Widerspricht das Rattenhotel-Konzept nicht herkömmlichen Bekämpfungsmethoden gegen Schadnager?

Dr. Fischer: Prinzipiell nein. Der Erfolg gibt den Anwendern eines Rattenhotels Recht. Bei der Rattenbekämpfung versucht man seit jeher, die Köderstellen attraktiv zu machen, um die Ratten anzulocken. Der Fokus lag bisher auf dem Köder. Bei dem Rattenhotel wird aber bereits in der Vorstufe auf Attraktivität gesetzt.

Wo sehen Sie Vorteile dieser Bekämpfungsstrategie?

Dr. Fischer: Die überwiegende Anzahl der angebotenen Köderboxen besteht aus Kunststoff. Die Oberfläche und der Geruch führen besonders bei Ratten zu einer „Neophobie“. Diese Scheu vor Neuem verzögert oftmals den Bekämpfungserfolg. Die natürlichen Materialien Holz und Stroh sind daher tatsächlich ein neuer Weg in der Rattenbekämpfung. Die Erkenntnis ist im Prinzip zwar nicht neu, wurde aber bisher in der professionellen Bekämpfung nicht umgesetzt.

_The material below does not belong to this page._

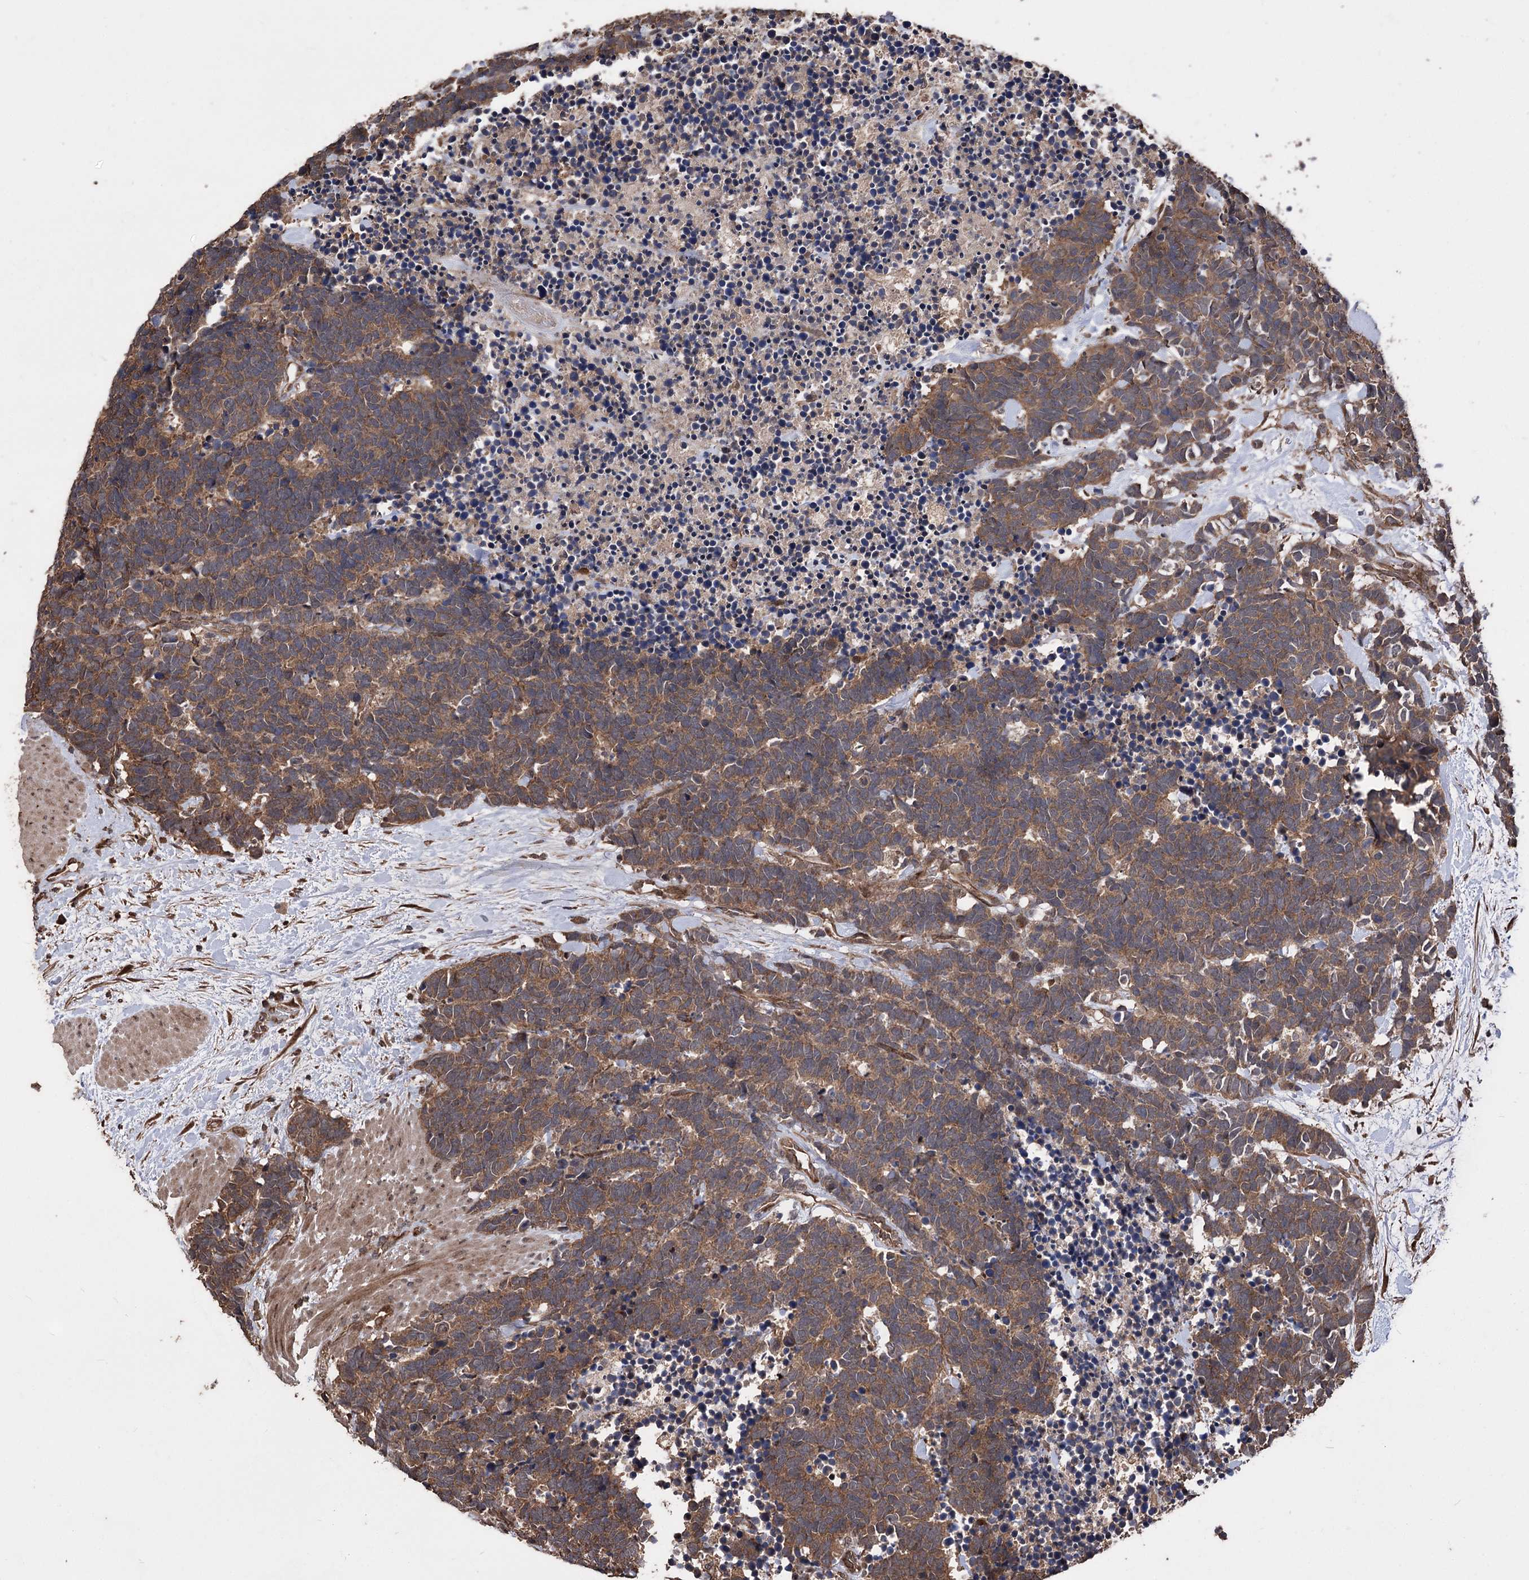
{"staining": {"intensity": "moderate", "quantity": ">75%", "location": "cytoplasmic/membranous"}, "tissue": "carcinoid", "cell_type": "Tumor cells", "image_type": "cancer", "snomed": [{"axis": "morphology", "description": "Carcinoma, NOS"}, {"axis": "morphology", "description": "Carcinoid, malignant, NOS"}, {"axis": "topography", "description": "Urinary bladder"}], "caption": "A histopathology image of human carcinoma stained for a protein displays moderate cytoplasmic/membranous brown staining in tumor cells. Nuclei are stained in blue.", "gene": "RASSF3", "patient": {"sex": "male", "age": 57}}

Welche Nachteile bringen die Rattenhotels mit sich?

Dr. Fischer: Für den beschriebenen Einsatz in Gebäuden und auf Höfen sehe ich keine Nachteile. Erstrebenswert wäre der Einsatz allerdings auch in anderen Bereichen, wie beispielsweise in offenem Gelände oder auch in der Kanalisation. Hier ergäbe sich dann allerdings der Nachteil, dass die Holzkisten nicht witterungsbeständig, sperrig und schwer sind. Außerdem wäre die Wartung für diese Bereiche zu aufwendig.

Wie beurteilen Sie den Arbeitsaufwand bei der Schadnagerbekämpfung mit Rattenhotels?

Dr. Fischer: Der Aufwand ist hoch, aber letztendlich zählt der Erfolg. Solange es keine Fallensysteme gibt, die gleichzeitig effizient, tier- und artenschutzgerecht und bestenfalls biozidfrei sind, rechtfertigt dies die hohe Wartungsintensität.